Modern communications and radar systems need high performance antennas to cope with electromagnetic interference. These antennas are required to produce narrow beams and low sidelobes, and operate over a wide range of frequencies and scan angles. In addition, these antennas must reduce unwanted signals entering the main beam and/or sidelobes. The increasing problems with electromagnetic interference motivates systems engineers to build antenna arrays with these features.
An antenna array is a group of antenna elements whose output signals are combined to give one output. When the array gets very large, it is often constructed using subarrays, which are groups of antenna elements whose output signals are combined to give one output. In turn, the subarray outputs are added together to yield the array output.
Antenna arrays respond differently to signal depending on signal frequency, power and direction. At a given frequency, the antenna's spatial response is known an antenna pattern. There is generally one main lobe that significantly magnifies the signal. Other smaller lobes, called sidelobes, are spurious. The main lobe is pointed in the direction of signal propagation. Any signals entering the sidelobes are considered interference, noise or jamming. Thus, a lower sidelobe level relative to the main beam is very desirable.
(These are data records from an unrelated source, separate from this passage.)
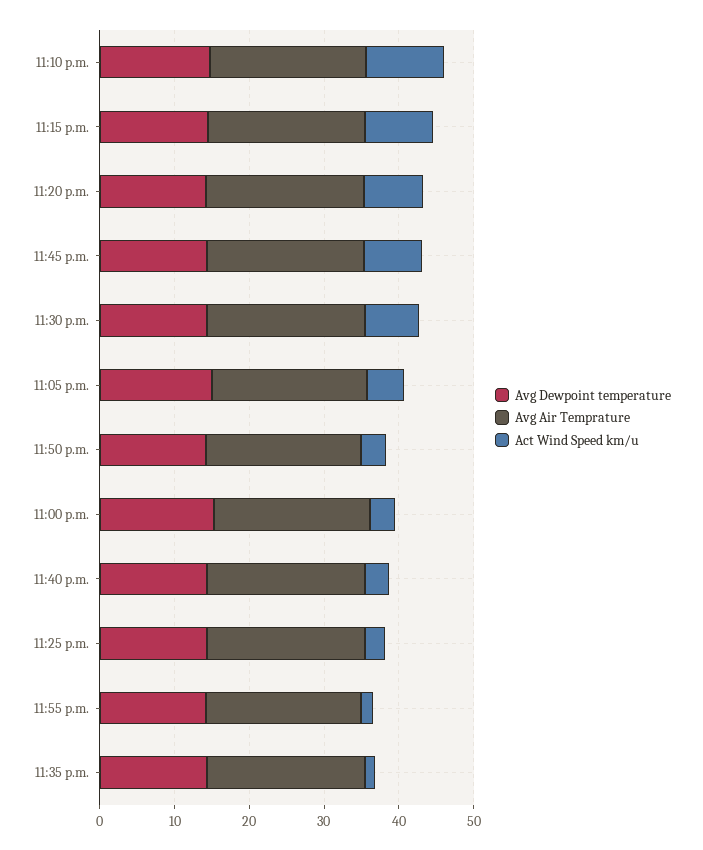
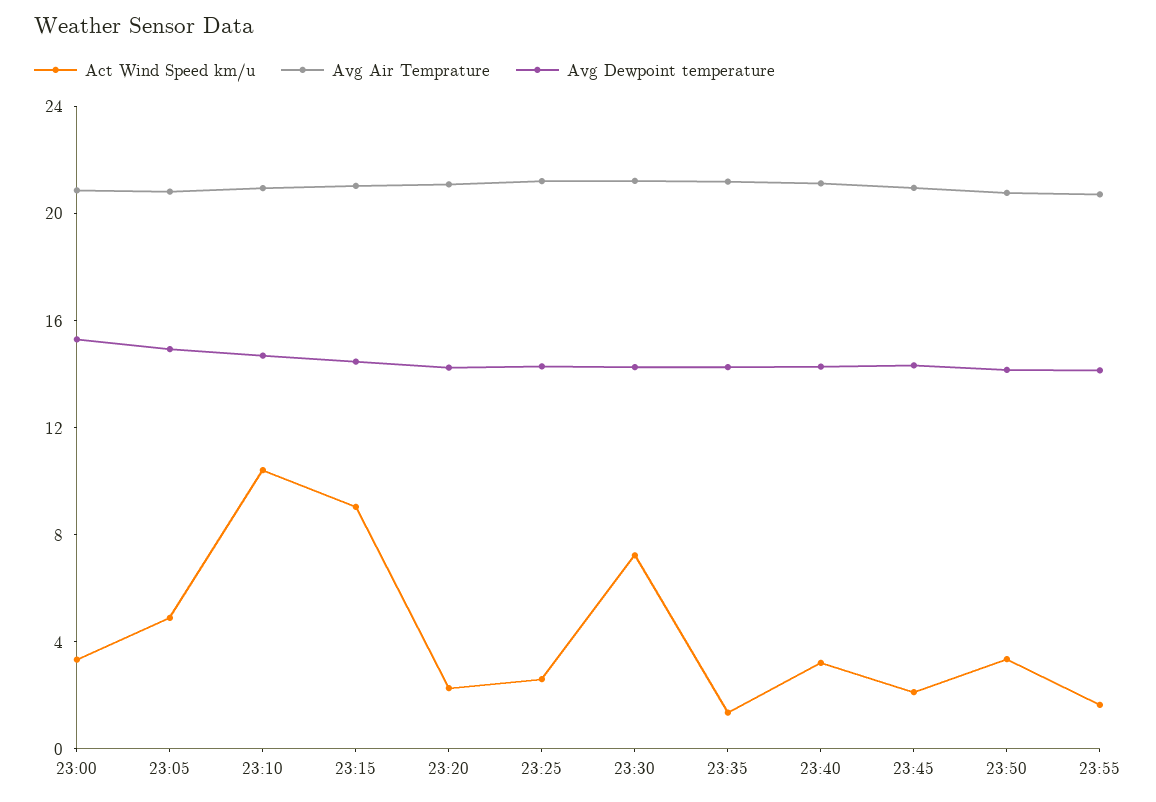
  {
    "Avg Dewpoint temperature": {
      "11:10 p.m.": 15,
      "11:15 p.m.": 14,
      "11:20 p.m.": 14,
      "11:45 p.m.": 14,
      "11:30 p.m.": 14,
      "11:05 p.m.": 15,
      "11:50 p.m.": 14,
      "11:00 p.m.": 15,
      "11:40 p.m.": 14,
      "11:25 p.m.": 14,
      "11:55 p.m.": 14,
      "11:35 p.m.": 14
    },
    "Avg Air Temprature": {
      "11:10 p.m.": 21,
      "11:15 p.m.": 21,
      "11:20 p.m.": 21,
      "11:45 p.m.": 21,
      "11:30 p.m.": 21,
      "11:05 p.m.": 21,
      "11:50 p.m.": 21,
      "11:00 p.m.": 21,
      "11:40 p.m.": 21,
      "11:25 p.m.": 21,
      "11:55 p.m.": 21,
      "11:35 p.m.": 21
    },
    "Act Wind Speed km/u": {
      "11:10 p.m.": 10,
      "11:15 p.m.": 9,
-     "11:20 p.m.": 8,
+     "11:20 p.m.": 2,
-     "11:45 p.m.": 8,
+     "11:45 p.m.": 2,
      "11:30 p.m.": 7,
      "11:05 p.m.": 5,
      "11:50 p.m.": 3,
      "11:00 p.m.": 3,
      "11:40 p.m.": 3,
      "11:25 p.m.": 3,
      "11:55 p.m.": 2,
      "11:35 p.m.": 1
    }
  }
Low sidelobe arrays weight the signals from the antenna elements and the subarray output before adding them together. There are many low sidelobe weighting systems described in the literature. For example see C. A. Balanis, Antenna Theory Analysis and Design, John Wiley and Sons, New York, 1982; and R. E. Collin, Antennas and Radio wave Propagation, McGraw-Hill Book Co., New York, 1985. All the arrays have the same characteristic, namely, the signal from each element receives a different weight. As an example, consider a 70 element array having a -32 dB Taylor low sidelobe amplitude taper. The product of the subarray amplitude weights, b.sub.m, times the corresponding element amplitude weights, a.sub.mn, yields the desired low sidelobe taper. While these amplitude tapers are desirable, they also require a very complex feed network. The complexity arises because all the a.sub.mn and b.sub.m are different. Thus, mass production is not possible, and the array is difficult and expensive to design, build and test.
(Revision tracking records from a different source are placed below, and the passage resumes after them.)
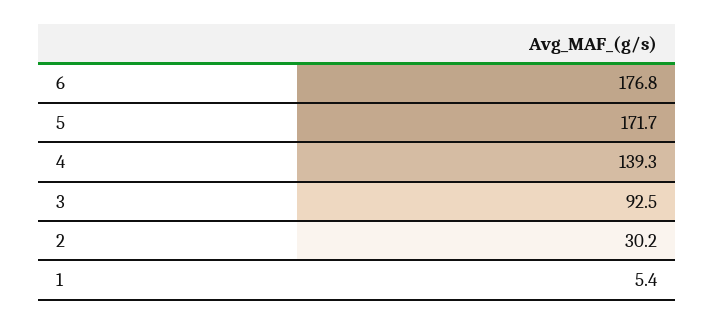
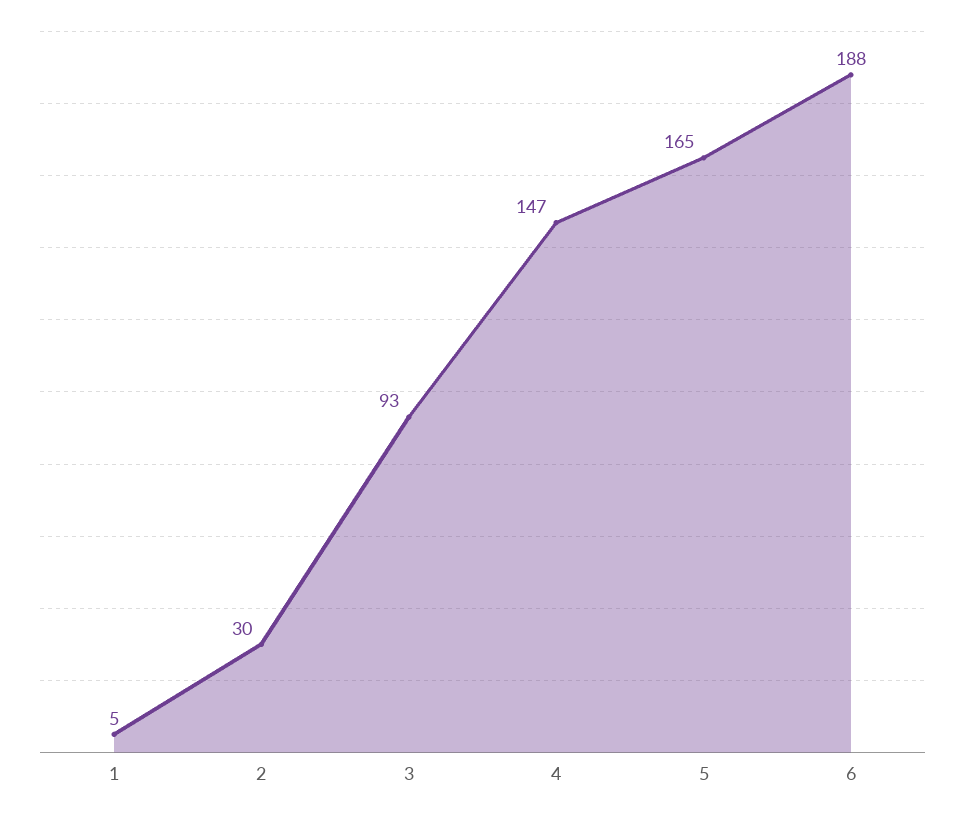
  {
-   "6": 176.8,
+   "6": 188,
-   "5": 171.7,
+   "5": 165,
-   "4": 139.3,
+   "4": 147,
    "3": 92.5,
    "2": 30.2,
    "1": 5.4
  }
To make the array antenna more modular is to make the value of a.sub.mn equal to 1 and then amplitude taper only the subarray outputs. Since the subarrays are identical, they can then be mass produced, and mass production of the subarrays provides a significant savings in design and manufacturing costs. However, applying the low sidelobe amplitude weight to only the subarray output b.sub.m produces rather large sidelobes in the far field pattern called grating lobes. These grating lobes are undesirable and defeat the purpose of low sidelobe amplitude taper.